Innovative Bariatric Surgery Protocol at St. Luke’s improves patient care

Bethlehem (5/27/2011) - An innovative approach to managing bariatric surgery patients called Fast Track Bariatric Surgery (FTBS) has been adopted at St. Luke’s Hospital - Allentown Campus. The results – an even shorter length of stay and reduced complication and readmission rates compared to other Bariatric Surgery Centers across the country.

With this new approach, bariatric surgery patients undergo a standardized pre-operative and post-operative protocol. “We have performed this approach on 229 patients so far and our results are astonishing,” says bariatric surgeon Maher El Chaar, MD, Co-medical Director, St. Luke’s Bariatric Surgery Program. 

Among this initial group of patients, 158 underwent a laparoscopic gastric bypass and 71 underwent a laparoscopic sleeve gastrectomy. “No NGT, foley catheters or drains were used on any of our patients,” says Dr. El Chaar. “Our results using FTBS showed that not only is the hospital stay significantly shorter, but also patient safety and outcomes improved significantly compared to other bariatric centers of excellence in the nation.”

The average hospital length-of-stay following FTBS at St. Luke’s was 32 hours (1.3 days) compared to three to five days in other centers.  The 30-day complication rate was 2.6 percent compared to a national rate of 4.3 percent based on the most recent analysis by the Longitudinal Assessment of Bariatric Surgery (LABS) consortium that reviewed almost 4,700 patients in 10 different clinical sites in the United States.
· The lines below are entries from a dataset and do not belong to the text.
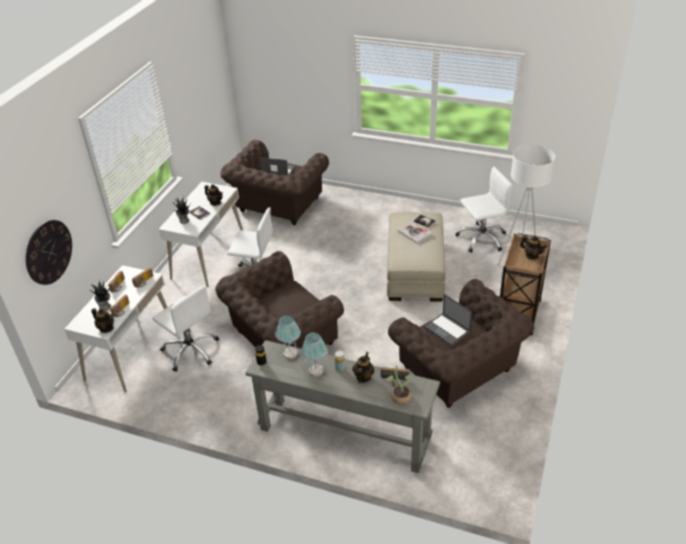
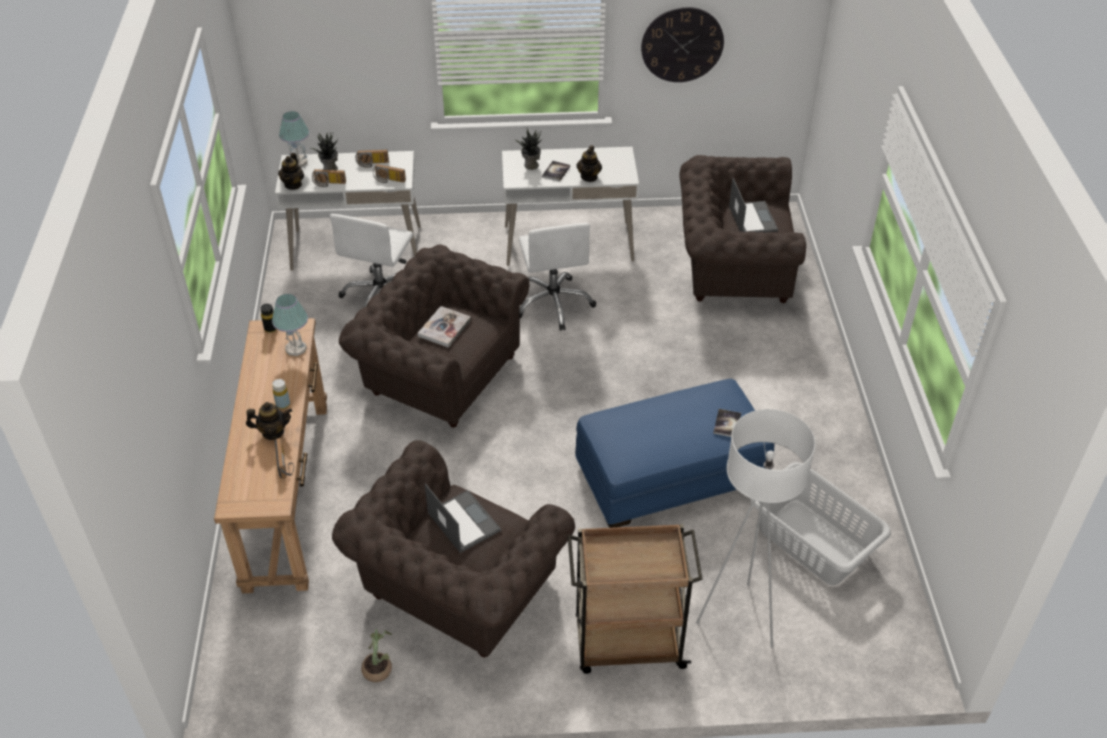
camera: 65 degrees right, 5 degrees up
(48, 252) = (311, 65): wall clock -> wall clock (682, 44)
(316, 370) = (271, 382): table lamp -> table lamp (299, 162)
(344, 434) = (287, 493): grey console table -> brown console table
(399, 396) = (247, 479): potted plant -> potted plant (379, 667)
(415, 233) = (686, 420): book -> book (444, 328)
(415, 270) = (670, 474): beige ottoman -> blue ottoman
(447, 329) = (463, 521): laptop -> laptop turned 120 degrees clockwise
(481, 238) = (813, 543): white office chair -> grey laundry basket
(531, 256) = (640, 566): teapot -> none

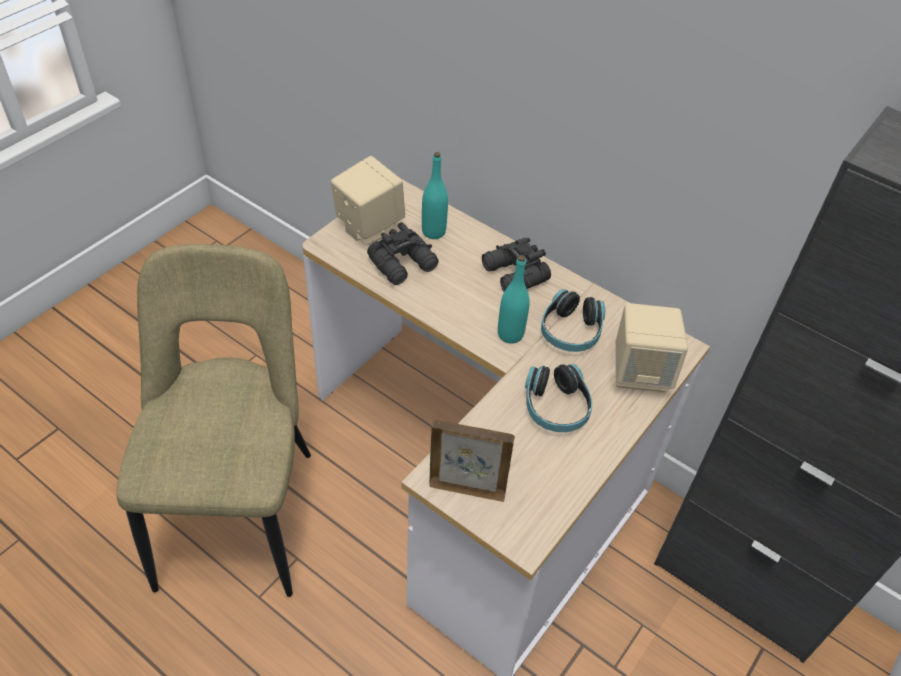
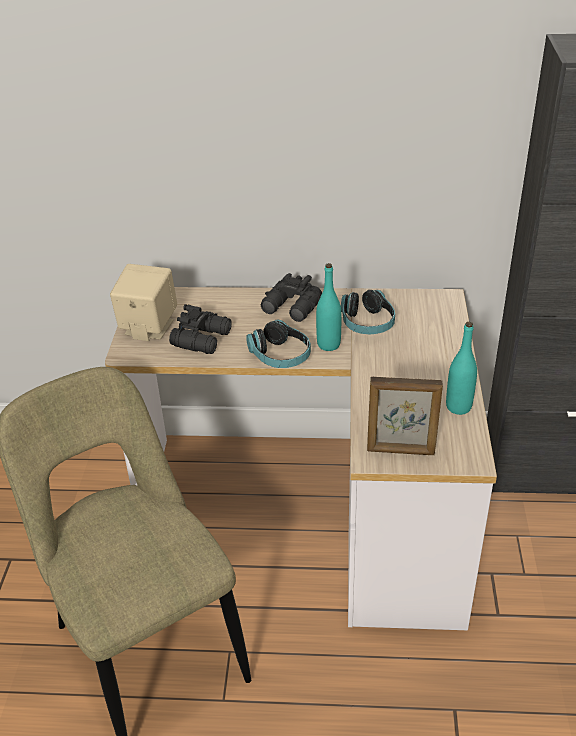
camera: 30 degrees left, 10 degrees down
(433, 232) = (203, 308): turquoise bottle -> turquoise bottle (458, 407)
(467, 489) = (401, 451): picture frame -> picture frame turned 150 degrees counterclockwise
(556, 407) = (406, 371): headphones -> headphones (280, 355)
(640, 372) = (437, 324): beige speaker -> none

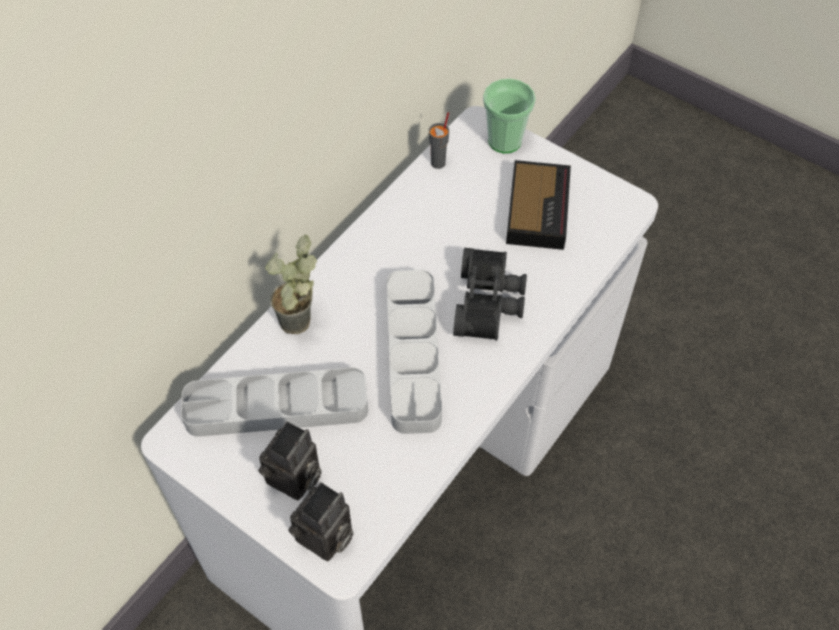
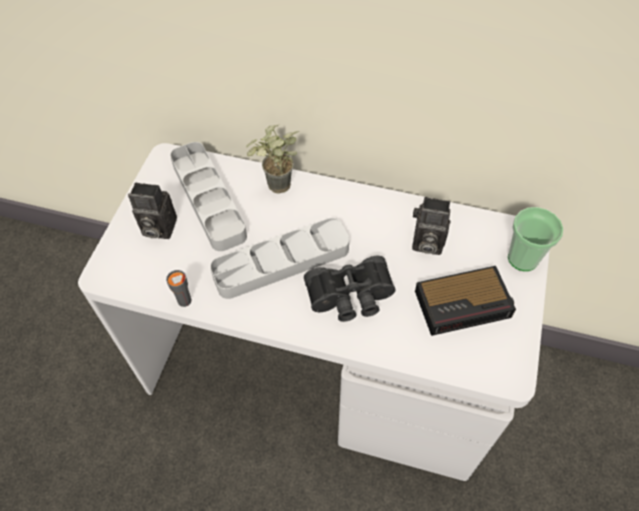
camera: 70 degrees right, 0 degrees up
(325, 539) = (118, 260): camera -> camera (425, 243)
(438, 163) = (470, 220): grey cup -> grey cup (185, 301)

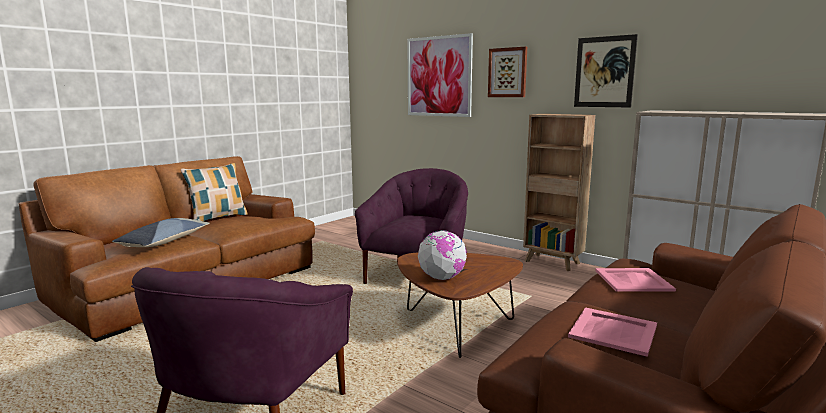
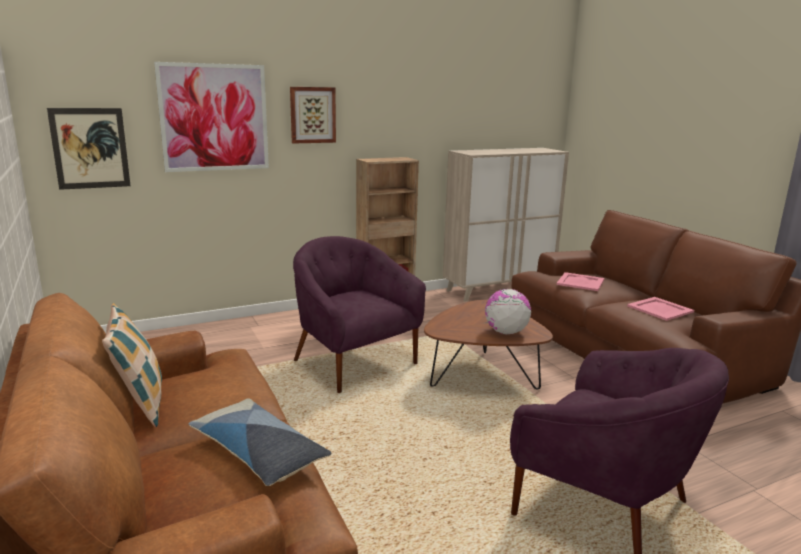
camera: 65 degrees left, 5 degrees up
(604, 72) = (408, 117): picture -> picture (90, 148)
The 30-day readmission rate was also significantly lower at St. Luke’s than at other centers – three percent versus six to eight percent.

“Using FTBS, we were able to discharge our patients faster and improve the outcome of surgery,” says Dr. El Chaar.  “Our results will be presented at the American Society of Metabolic and Bariatric Surgery (ASMBS) in Orlando, Florida and were also submitted for publication in SOARD, the official journal of ASMBS.”